MG$^2$-RAG: Multi-Granularity Graph for Multimodal Retrieval-Augmented Generation
New graph-based RAG system achieves state-of-the-art performance while slashing costs by 24x and speeding up processing 43x.
A research team led by Sijun Dai has introduced MG²-RAG (Multi-Granularity Graph for Multimodal Retrieval-Augmented Generation), a novel framework that addresses critical limitations in current multimodal AI systems. While traditional RAG helps reduce hallucinations in Multimodal Large Language Models (MLLMs), existing approaches struggle with complex cross-modal reasoning—flat vector retrieval ignores structural dependencies, and graph-based methods rely on costly "translation-to-text" pipelines that discard fine-grained visual information. MG²-RAG tackles these problems by constructing hierarchical multimodal knowledge graphs that combine lightweight textual parsing with entity-driven visual grounding, creating unified multimodal nodes that preserve atomic evidence from both text and visual sources.

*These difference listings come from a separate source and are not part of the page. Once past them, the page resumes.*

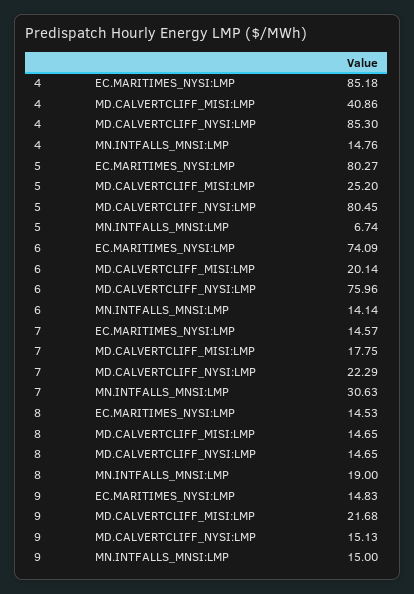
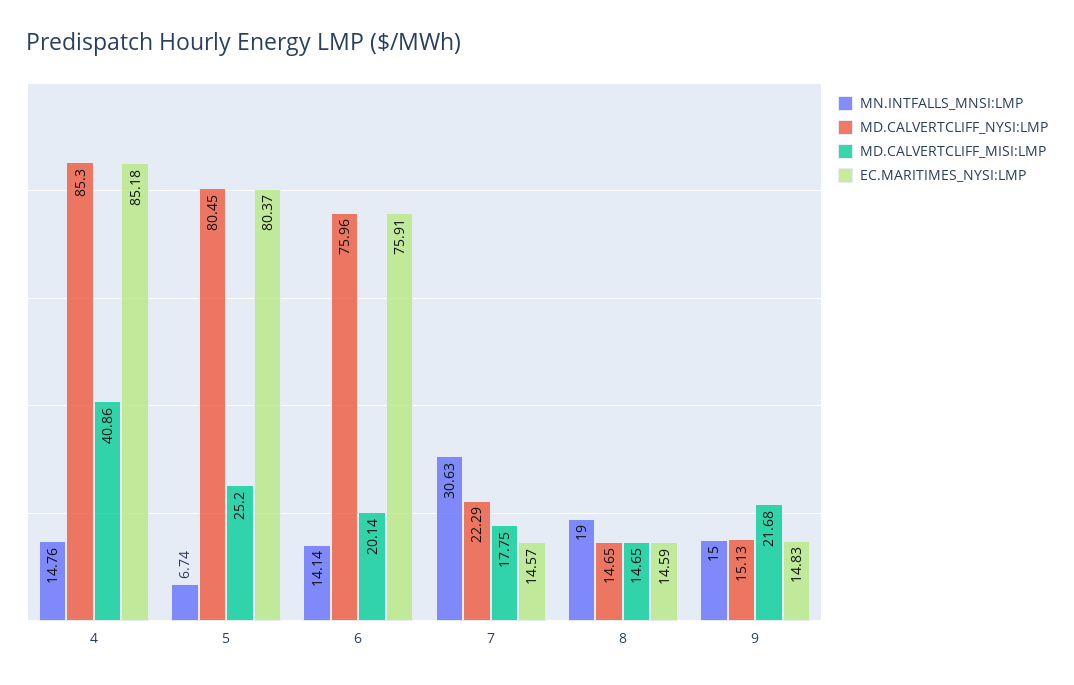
  {
    "EC.MARITIMES_NYSI:LMP": {
      "4": 85.18,
-     "5": 80.27,
+     "5": 80.37,
-     "6": 74.09,
+     "6": 75.91,
      "7": 14.57,
-     "8": 14.53,
+     "8": 14.59,
      "9": 14.83
    },
    "MD.CALVERTCLIFF_MISI:LMP": {
      "4": 40.86,
      "5": 25.2,
      "6": 20.14,
      "7": 17.75,
      "8": 14.65,
      "9": 21.68
    },
    "MD.CALVERTCLIFF_NYSI:LMP": {
      "4": 85.3,
      "5": 80.45,
      "6": 75.96,
      "7": 22.29,
      "8": 14.65,
      "9": 15.13
    },
    "MN.INTFALLS_MNSI:LMP": {
      "4": 14.76,
      "5": 6.74,
      "6": 14.14,
      "7": 30.63,
      "8": 19,
      "9": 15
    }
  }

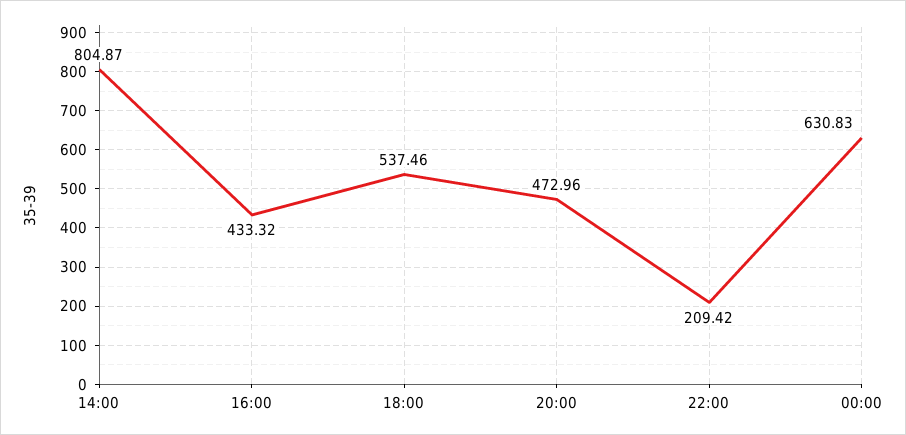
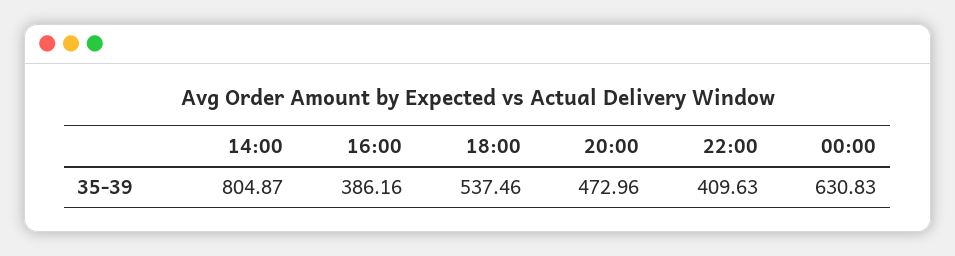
  {
    "14:00": 804.87,
-   "16:00": 433.32,
+   "16:00": 386.16,
    "18:00": 537.46,
    "20:00": 472.96,
-   "22:00": 209.42,
+   "22:00": 409.63,
    "00:00": 630.83
  }

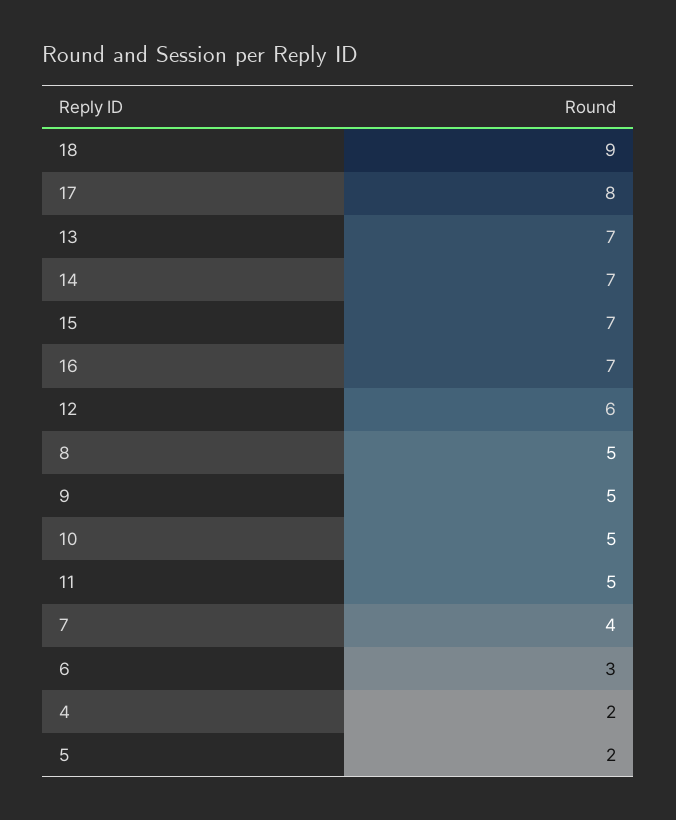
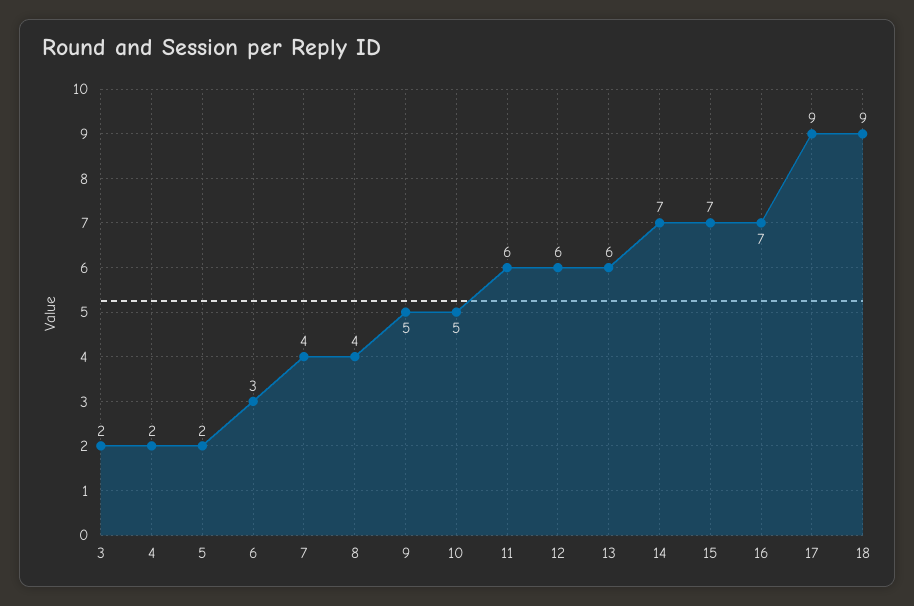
  {
    "18": 9,
-   "17": 8,
+   "17": 9,
-   "13": 7,
+   "13": 6,
    "14": 7,
    "15": 7,
    "16": 7,
    "12": 6,
-   "8": 5,
+   "8": 4,
    "9": 5,
    "10": 5,
-   "11": 5,
+   "11": 6,
    "7": 4,
    "6": 3,
    "4": 2,
-   "5": 2
+   "5": 2,
+   "3": 2
  }

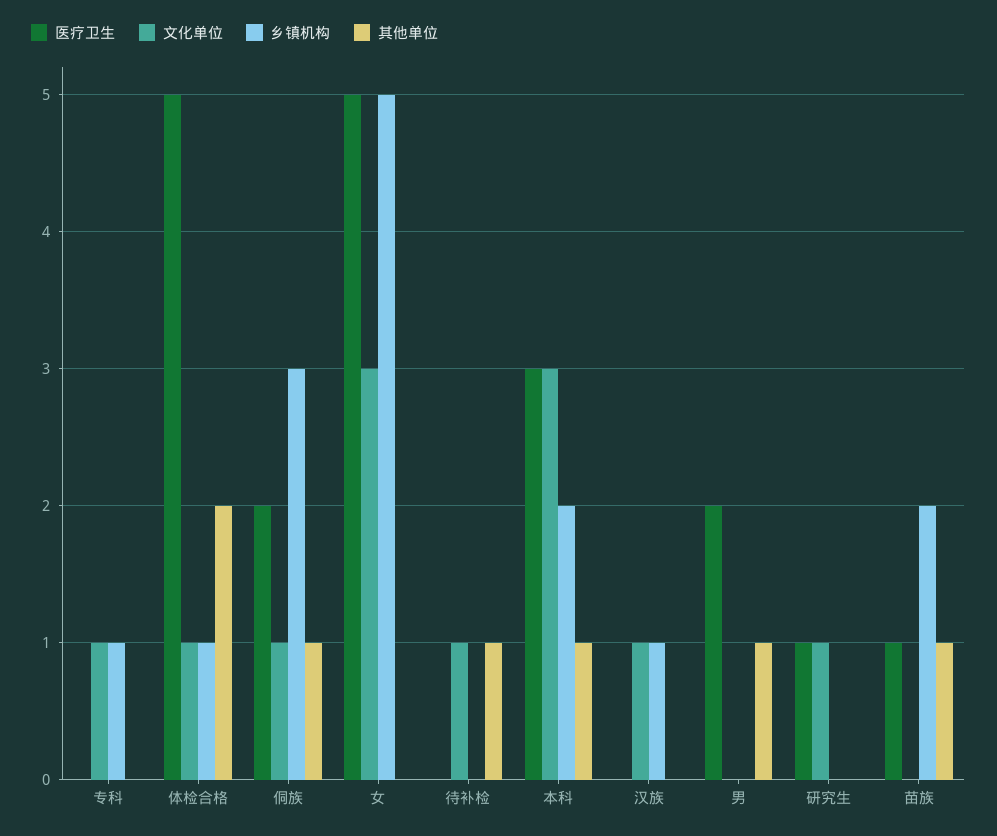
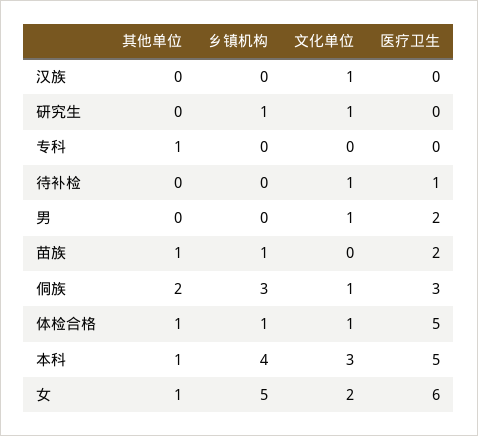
  {
    "医疗卫生": {
      "专科": 0,
      "体检合格": 5,
-     "侗族": 2,
+     "侗族": 3,
-     "女": 5,
+     "女": 6,
-     "待补检": 0,
+     "待补检": 1,
-     "本科": 3,
+     "本科": 5,
      "汉族": 0,
      "男": 2,
-     "研究生": 1,
+     "研究生": 0,
-     "苗族": 1
+     "苗族": 2
    },
    "文化单位": {
-     "专科": 1,
+     "专科": 0,
      "体检合格": 1,
      "侗族": 1,
-     "女": 3,
+     "女": 2,
      "待补检": 1,
      "本科": 3,
      "汉族": 1,
-     "男": 0,
+     "男": 1,
      "研究生": 1,
      "苗族": 0
    },
    "乡镇机构": {
-     "专科": 1,
+     "专科": 0,
      "体检合格": 1,
      "侗族": 3,
      "女": 5,
      "待补检": 0,
-     "本科": 2,
+     "本科": 4,
-     "汉族": 1,
+     "汉族": 0,
      "男": 0,
-     "研究生": 0,
+     "研究生": 1,
-     "苗族": 2
+     "苗族": 1
    },
    "其他单位": {
-     "专科": 0,
+     "专科": 1,
-     "体检合格": 2,
+     "体检合格": 1,
-     "侗族": 1,
+     "侗族": 2,
-     "女": 0,
+     "女": 1,
-     "待补检": 1,
+     "待补检": 0,
      "本科": 1,
      "汉族": 0,
-     "男": 1,
+     "男": 0,
      "研究生": 0,
      "苗族": 1
    }
  }

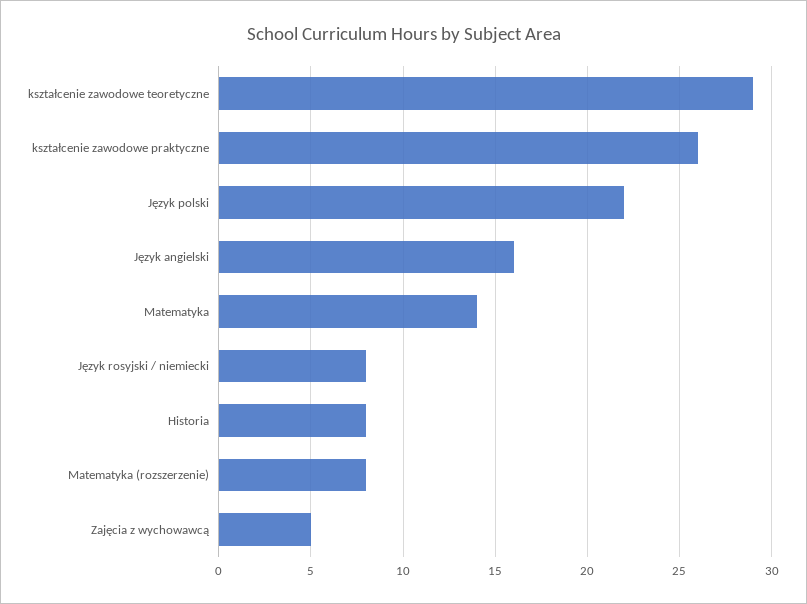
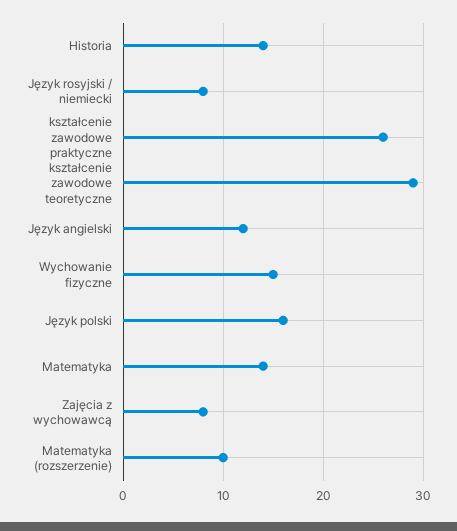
  {
    "kształcenie zawodowe teoretyczne": 29,
    "kształcenie zawodowe praktyczne": 26,
-   "Język polski": 22,
+   "Język polski": 16,
-   "Język angielski": 16,
+   "Język angielski": 12,
    "Matematyka": 14,
    "Język rosyjski / niemiecki": 8,
-   "Historia": 8,
+   "Historia": 14,
-   "Matematyka (rozszerzenie)": 8,
+   "Matematyka (rozszerzenie)": 10,
-   "Zajęcia z wychowawcą": 5
+   "Zajęcia z wychowawcą": 8,
+   "Wychowanie fizyczne": 15
  }

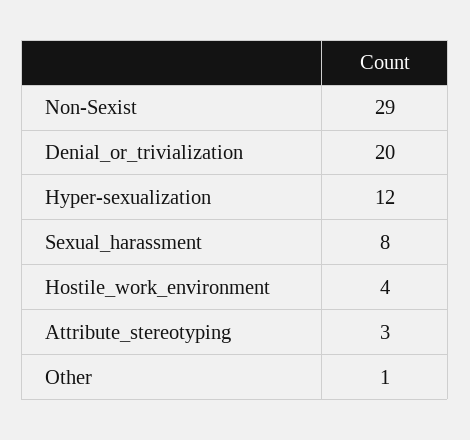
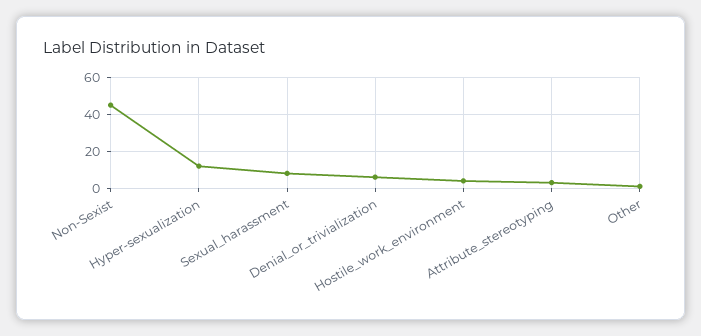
  {
-   "Non-Sexist": 29,
+   "Non-Sexist": 45,
-   "Denial_or_trivialization": 20,
+   "Denial_or_trivialization": 5,
    "Hyper-sexualization": 12,
    "Sexual_harassment": 8,
    "Hostile_work_environment": 4,
    "Attribute_stereotyping": 3,
    "Other": 1
  }

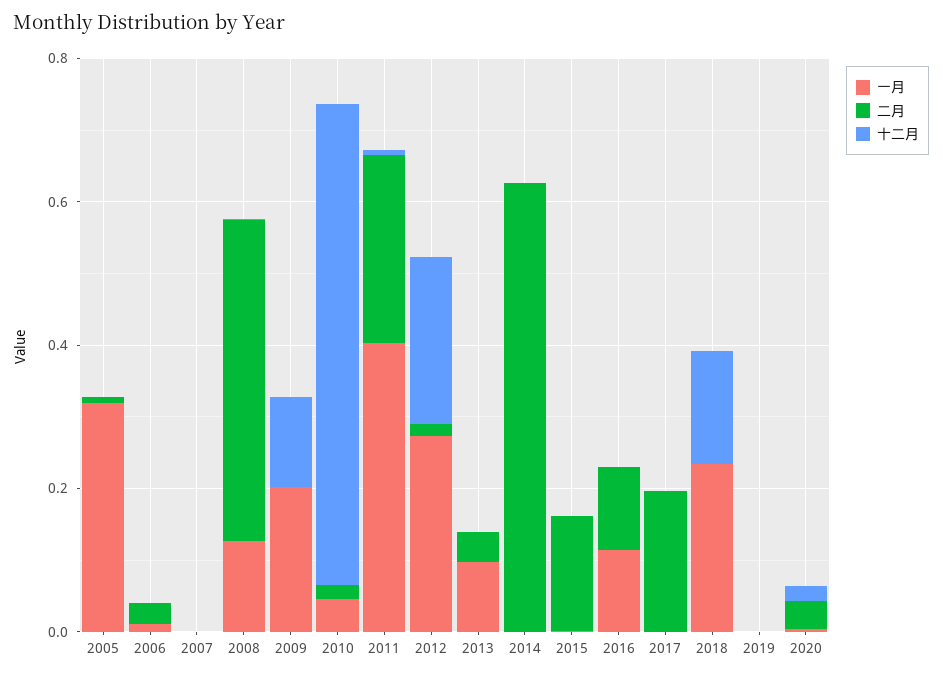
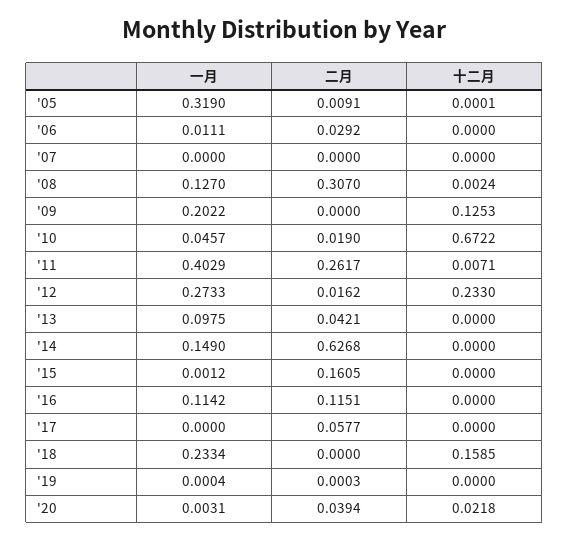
  {
    "一月": {
      "2005": 0.319,
      "2006": 0.0111,
      "2007": 0,
      "2008": 0.127,
      "2009": 0.2022,
      "2010": 0.0457,
      "2011": 0.4029,
      "2012": 0.2733,
      "2013": 0.0975,
-     "2014": 0,
+     "2014": 0.149,
      "2015": 0.0012,
      "2016": 0.1142,
      "2017": 0,
      "2018": 0.2334,
      "2019": 0.0004,
      "2020": 0.0031
    },
    "二月": {
      "2005": 0.0091,
      "2006": 0.0292,
      "2007": 0,
-     "2008": 0.45,
+     "2008": 0.307,
      "2009": 0,
      "2010": 0.019,
      "2011": 0.2617,
      "2012": 0.0162,
      "2013": 0.0421,
      "2014": 0.6268,
      "2015": 0.1605,
      "2016": 0.1151,
-     "2017": 0.2,
+     "2017": 0.0577,
      "2018": 0,
      "2019": 0.0003,
      "2020": 0.0394
    },
    "十二月": {
      "2005": 0.0001,
      "2006": 0,
      "2007": 0,
      "2008": 0.0024,
      "2009": 0.1253,
      "2010": 0.6722,
      "2011": 0.0071,
      "2012": 0.233,
      "2013": 0,
      "2014": 0,
      "2015": 0,
      "2016": 0,
      "2017": 0,
      "2018": 0.1585,
      "2019": 0,
      "2020": 0.0218
    }
  }

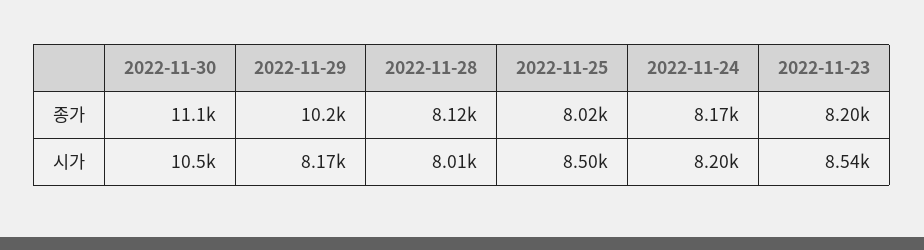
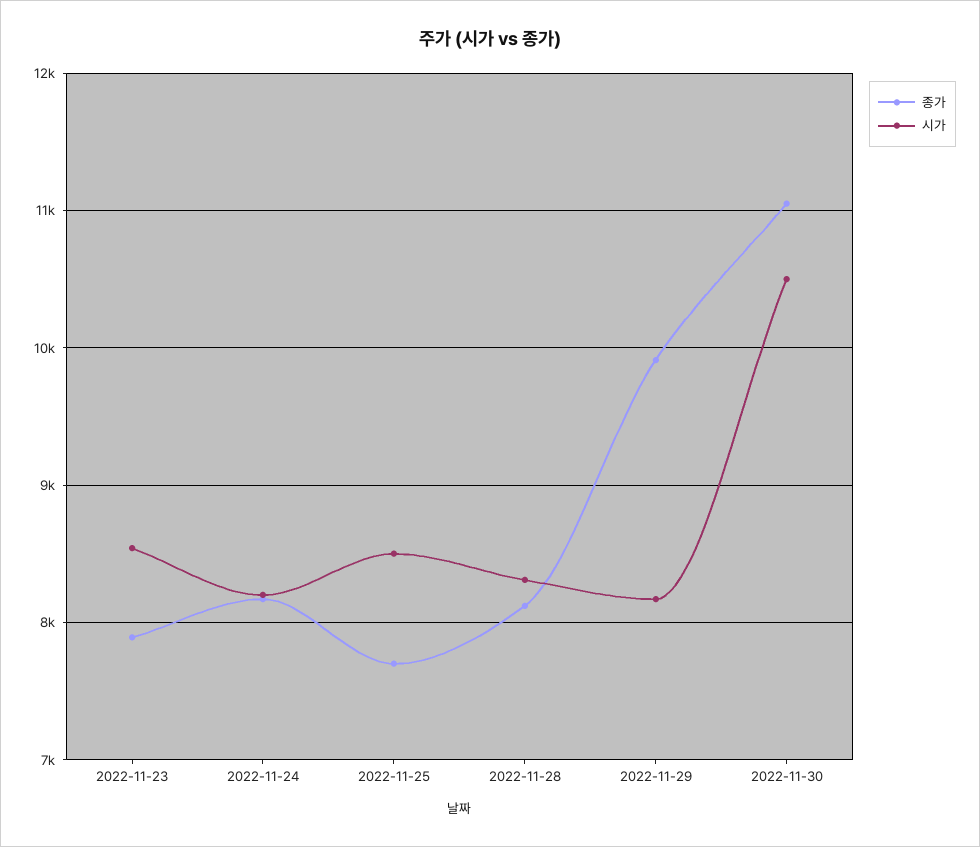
  {
    "종가": {
      "2022-11-30": 11100,
-     "2022-11-29": 10200,
+     "2022-11-29": 9900,
      "2022-11-28": 8120,
-     "2022-11-25": 8020,
+     "2022-11-25": 7700,
      "2022-11-24": 8170,
-     "2022-11-23": 8200
+     "2022-11-23": 7900
    },
    "시가": {
      "2022-11-30": 10500,
      "2022-11-29": 8170,
-     "2022-11-28": 8010,
+     "2022-11-28": 8300,
      "2022-11-25": 8500,
      "2022-11-24": 8200,
      "2022-11-23": 8540
    }
  }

The framework's core innovation lies in its multi-granularity graph retrieval mechanism, which aggregates dense similarities and propagates relevance across the graph to support structured multi-hop reasoning. This enables the system to perform complex inferences that connect textual concepts with specific visual regions. In extensive experiments across four representative multimodal tasks—retrieval, knowledge-based visual question answering (VQA), reasoning, and classification—MG²-RAG consistently achieved state-of-the-art performance while dramatically reducing computational overhead. Most impressively, the system delivered an average 43.3× speedup and 23.9× cost reduction compared to advanced graph-based frameworks, making sophisticated multimodal reasoning significantly more accessible and practical for real-world applications.
- MG²-RAG constructs hierarchical multimodal knowledge graphs that fuse text entities with visual regions into unified nodes, preserving fine-grained evidence
- The system achieves state-of-the-art performance across four multimodal tasks while delivering 43.3× faster graph construction and 23.9× cost reduction
- Introduces multi-granularity graph retrieval that aggregates similarities and propagates relevance to support structured multi-hop reasoning
Why It Matters
Enables more accurate and efficient multimodal AI reasoning for applications like visual search, document analysis, and complex Q&A systems at dramatically lower cost.